The scientist and former politician František Reichel died

The canonization of the Czech Přemyslid princess, nun and important figure of social life in 1989 was associated with revolutionary changes at the end of 1989. During the canonization in Rome, priest Tomáš Halík recalled an old legend that “when St. Agnes is canonized, she will finally be well in Bohemia. “. She was canonized on November 12, 1989 by Pope John Paul II, on the eve of the Velvet Revolution in Czechoslovakia. Last year, a thank-you pilgrimage took place to mark the 30th anniversary of this event.

František Reichel was born on January 27, 1938 in Prague into a Catholic and anti-communist family, which caused him problems during his studies. In the end, however, he was able to graduate from the Veterinary Faculty of the University of Applied Sciences in Brno. After graduation, he enlisted in the war, where, on the initiative of protecting an Adventist who refused to work on Saturday, he signed a collaboration with counterintelligence, according to Reichel’s medallion, the Memory of the Nation association.

Specialist in the field of veterinary pharmaceuticals

From the end of the 1960s he worked as a scientist in the field of veterinary pharmaceuticals at the research center SPOFA (United Pharmaceutical Plants), since 1973 he was employed at the Research Institute for Biofactors and Veterinary Drugs in Jílové near Prague, where he headed the department of clinical research and scientific information. He also graduated from the University of Economics in Prague. Since 1989 he has been the director of the Research Institute for Biofactors and Veterinary Medicines.

In 1970 he joined the Czechoslovak People’s Party and in 1974 he became a member of its Central Committee. At that time he also organized various activities for Catholic communities. In the 1980s, he co-organized the Cyril and Methodius pilgrimages to Velehrad and worked closely with Cardinal František Tomášek.

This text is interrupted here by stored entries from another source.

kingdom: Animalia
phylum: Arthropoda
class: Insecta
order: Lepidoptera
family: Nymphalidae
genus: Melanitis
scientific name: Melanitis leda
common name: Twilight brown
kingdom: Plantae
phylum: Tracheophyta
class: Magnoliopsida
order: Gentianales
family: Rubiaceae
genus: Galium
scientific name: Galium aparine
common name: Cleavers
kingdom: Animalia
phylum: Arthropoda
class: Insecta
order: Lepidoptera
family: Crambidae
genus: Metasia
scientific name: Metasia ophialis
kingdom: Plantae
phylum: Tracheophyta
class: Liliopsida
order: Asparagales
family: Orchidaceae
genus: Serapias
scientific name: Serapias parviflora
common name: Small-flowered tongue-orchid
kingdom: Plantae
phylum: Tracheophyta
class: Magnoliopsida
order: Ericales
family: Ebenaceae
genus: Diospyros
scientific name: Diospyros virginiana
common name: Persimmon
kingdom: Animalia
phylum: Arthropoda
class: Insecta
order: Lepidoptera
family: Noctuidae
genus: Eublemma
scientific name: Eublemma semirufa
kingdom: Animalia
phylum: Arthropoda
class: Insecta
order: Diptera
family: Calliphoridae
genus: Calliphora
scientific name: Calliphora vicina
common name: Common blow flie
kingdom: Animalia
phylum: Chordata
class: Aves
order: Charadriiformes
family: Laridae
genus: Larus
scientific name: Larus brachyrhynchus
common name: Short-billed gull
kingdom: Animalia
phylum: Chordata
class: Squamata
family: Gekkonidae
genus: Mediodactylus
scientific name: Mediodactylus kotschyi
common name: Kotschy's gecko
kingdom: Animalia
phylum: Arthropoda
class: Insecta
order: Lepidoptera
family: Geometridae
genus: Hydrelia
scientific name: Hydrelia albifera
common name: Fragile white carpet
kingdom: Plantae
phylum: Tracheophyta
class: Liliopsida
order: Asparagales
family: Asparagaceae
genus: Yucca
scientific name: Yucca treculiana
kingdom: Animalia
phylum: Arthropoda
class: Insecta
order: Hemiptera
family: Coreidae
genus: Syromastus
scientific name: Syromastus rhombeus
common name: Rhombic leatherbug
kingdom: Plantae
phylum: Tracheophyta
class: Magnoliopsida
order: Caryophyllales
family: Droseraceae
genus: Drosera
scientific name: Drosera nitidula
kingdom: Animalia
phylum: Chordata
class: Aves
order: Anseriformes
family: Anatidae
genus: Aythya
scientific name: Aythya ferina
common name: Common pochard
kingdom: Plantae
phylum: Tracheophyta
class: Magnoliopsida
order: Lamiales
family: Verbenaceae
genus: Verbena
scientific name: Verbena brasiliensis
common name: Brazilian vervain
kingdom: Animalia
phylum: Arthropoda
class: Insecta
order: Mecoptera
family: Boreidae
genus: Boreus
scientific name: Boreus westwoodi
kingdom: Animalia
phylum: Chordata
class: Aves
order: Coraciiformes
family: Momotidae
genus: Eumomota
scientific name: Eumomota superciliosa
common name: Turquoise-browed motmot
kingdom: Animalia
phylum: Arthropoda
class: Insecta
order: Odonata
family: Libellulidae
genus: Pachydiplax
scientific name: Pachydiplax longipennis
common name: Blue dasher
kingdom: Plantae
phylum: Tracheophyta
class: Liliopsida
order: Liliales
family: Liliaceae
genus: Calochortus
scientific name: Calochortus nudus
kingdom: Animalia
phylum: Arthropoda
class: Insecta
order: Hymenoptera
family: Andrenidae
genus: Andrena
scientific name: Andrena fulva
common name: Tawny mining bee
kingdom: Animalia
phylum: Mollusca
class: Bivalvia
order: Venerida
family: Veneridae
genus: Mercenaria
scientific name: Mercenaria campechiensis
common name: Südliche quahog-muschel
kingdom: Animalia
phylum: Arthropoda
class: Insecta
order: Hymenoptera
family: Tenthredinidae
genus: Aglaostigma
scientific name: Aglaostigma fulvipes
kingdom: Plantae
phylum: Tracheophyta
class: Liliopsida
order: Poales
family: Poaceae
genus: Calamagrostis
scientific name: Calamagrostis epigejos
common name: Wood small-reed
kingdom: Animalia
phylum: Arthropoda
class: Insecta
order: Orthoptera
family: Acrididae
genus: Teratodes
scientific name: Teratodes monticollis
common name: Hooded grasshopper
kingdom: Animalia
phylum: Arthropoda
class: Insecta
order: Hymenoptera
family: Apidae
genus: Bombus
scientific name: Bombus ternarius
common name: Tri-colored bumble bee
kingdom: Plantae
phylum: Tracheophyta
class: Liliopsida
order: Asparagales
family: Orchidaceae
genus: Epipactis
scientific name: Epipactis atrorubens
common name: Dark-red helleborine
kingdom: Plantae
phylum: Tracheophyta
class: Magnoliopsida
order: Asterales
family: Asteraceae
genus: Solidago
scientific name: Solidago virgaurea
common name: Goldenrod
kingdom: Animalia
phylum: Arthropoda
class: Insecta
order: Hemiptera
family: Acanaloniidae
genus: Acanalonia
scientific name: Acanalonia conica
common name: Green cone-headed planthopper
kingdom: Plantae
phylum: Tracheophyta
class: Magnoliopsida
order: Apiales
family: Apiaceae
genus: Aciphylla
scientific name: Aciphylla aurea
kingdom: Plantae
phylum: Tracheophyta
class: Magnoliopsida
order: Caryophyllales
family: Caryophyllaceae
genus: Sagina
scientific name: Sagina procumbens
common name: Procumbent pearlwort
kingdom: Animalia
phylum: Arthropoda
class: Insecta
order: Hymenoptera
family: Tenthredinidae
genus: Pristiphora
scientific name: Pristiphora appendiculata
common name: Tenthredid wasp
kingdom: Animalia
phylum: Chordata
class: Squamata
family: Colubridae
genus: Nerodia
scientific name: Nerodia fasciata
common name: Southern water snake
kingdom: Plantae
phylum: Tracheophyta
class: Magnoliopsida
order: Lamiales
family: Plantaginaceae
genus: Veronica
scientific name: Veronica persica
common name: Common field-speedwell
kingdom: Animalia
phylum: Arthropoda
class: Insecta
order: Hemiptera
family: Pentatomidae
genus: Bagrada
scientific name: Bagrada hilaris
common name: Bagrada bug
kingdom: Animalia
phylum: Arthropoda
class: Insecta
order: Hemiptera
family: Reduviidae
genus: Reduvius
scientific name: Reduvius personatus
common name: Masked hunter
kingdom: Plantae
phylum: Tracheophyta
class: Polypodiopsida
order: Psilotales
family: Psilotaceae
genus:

From the spring of 1989 he prepared a pilgrimage to Rome for the canonization of St. Agnes. At the end of November 1989, he accepted an offer to become a minister without portfolio for the People’s Party in the first government of Marián Čalfa, and then in his second government he held the position of Minister for Science and Technology. In April 1990, he left the government due to lustrations and became involved in the issue of church restitution. He also worked in communal politics.